At a nearby clinic run by the medical charity Medecins Sans Frontieres (MSF), we met Didier Mahan, an 18-month-old boy with a 30 per cent chance of survivng malaria.Although the clinic provides basic malaria treatment, the most serious cases face a long journey.

Factfile: Malaria

The World Health Organisation says that malaria kills 1.2 million people a year

The disease kills one person every 28 seconds

One milllion deaths a year are children under five – 900,000 of those are in sub-Saharan Africa

Malaria is estimated to cost Africa more than $12bn in lost GDP

Source: World Health Organisation

The nearest hospital is 80km away, in Man, in the UN zone of confidence. It is the only hospital in western Ivory Coast that is properly able to perform operations.

To get there these patients must travel along roads where bandits are a constant threat, but it was Didier’s only chance.

Civil war

The civil war closed most of the other hospitals as staff left, fearing for their lives.

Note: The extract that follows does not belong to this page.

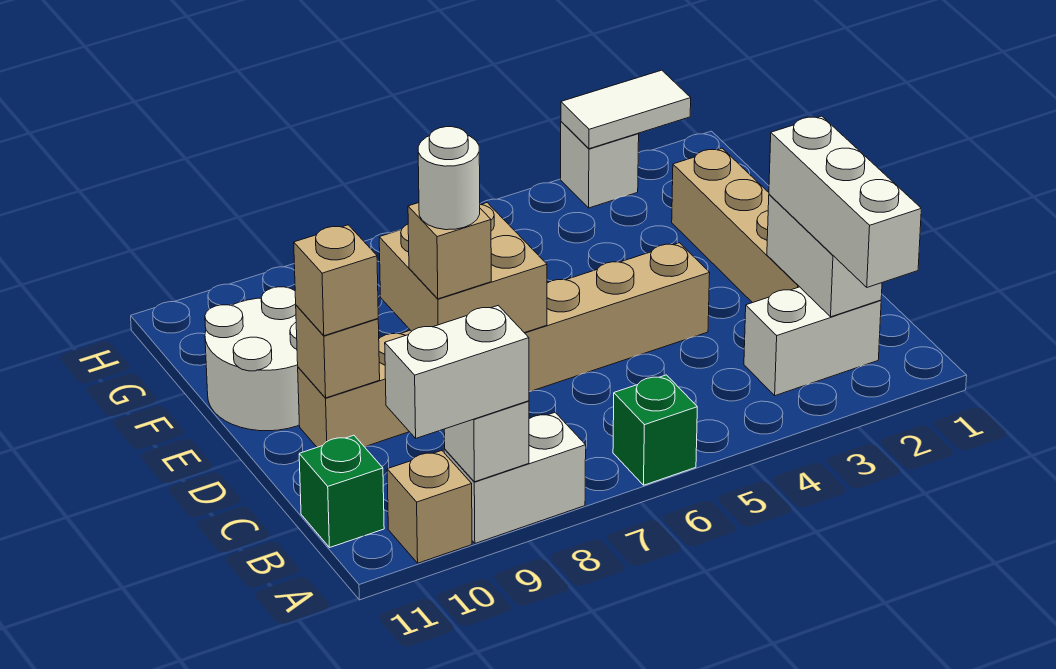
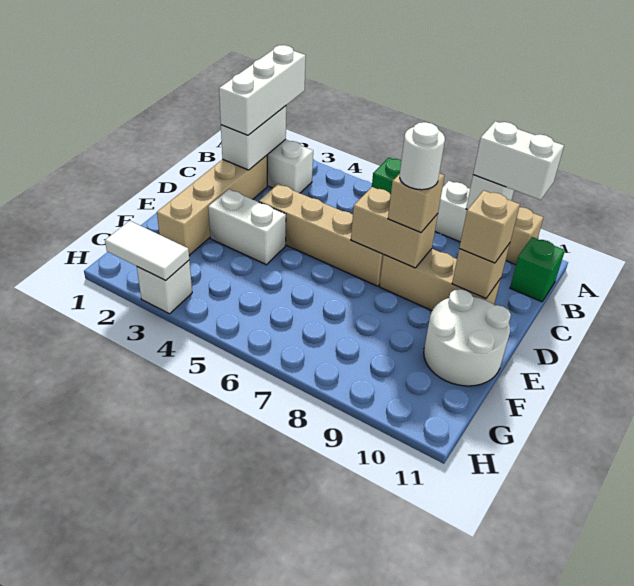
tan 2x2 brick [379,203,547,333] -> tan 1x2 brick [351,187,438,268]
none -> white 1x2 brick [208,189,286,265]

Rebels in Ivory Coast now control about 60 per cent of the country, mainly in the west and north, and the government is in charge of the rest.

UN peacekeepers keep the two sides apart and attempt to stop weapons smuggling. French soldiers are with them and also keep law and order in the area, which has no police force.

But because of the shortage of health services the French troops have found themselves providing basic medical help. They are regularly using medicines intended for their own soldiers to treat the Ivorians.

At the moment we are able to offer them treatment but it’s not at the same level as you find in a clinic”

“We are in zones where we see children who have malaria. At the moment we are able to offer them treatment but it’s not at the same level as you find in a clinic,” Mathieu Dancourt, a French army doctor, said.

Al Jazeera visited Ivory Coast during the rainy season when malaria flourishes, it also made Didier’s long journey to the hospital more dangerous.

With no central government in the area to provide healthcare, Didier received the treatment he needed only because MSF keeps the hospital running.

Leppe Lembelembe, a nurse at the Man hospital, said: “The children arrive too late and then we have to look for blood … even if we give them treatment it is too late and then the child dies.”  

Didier was one of the lucky ones, his disease was caught in time.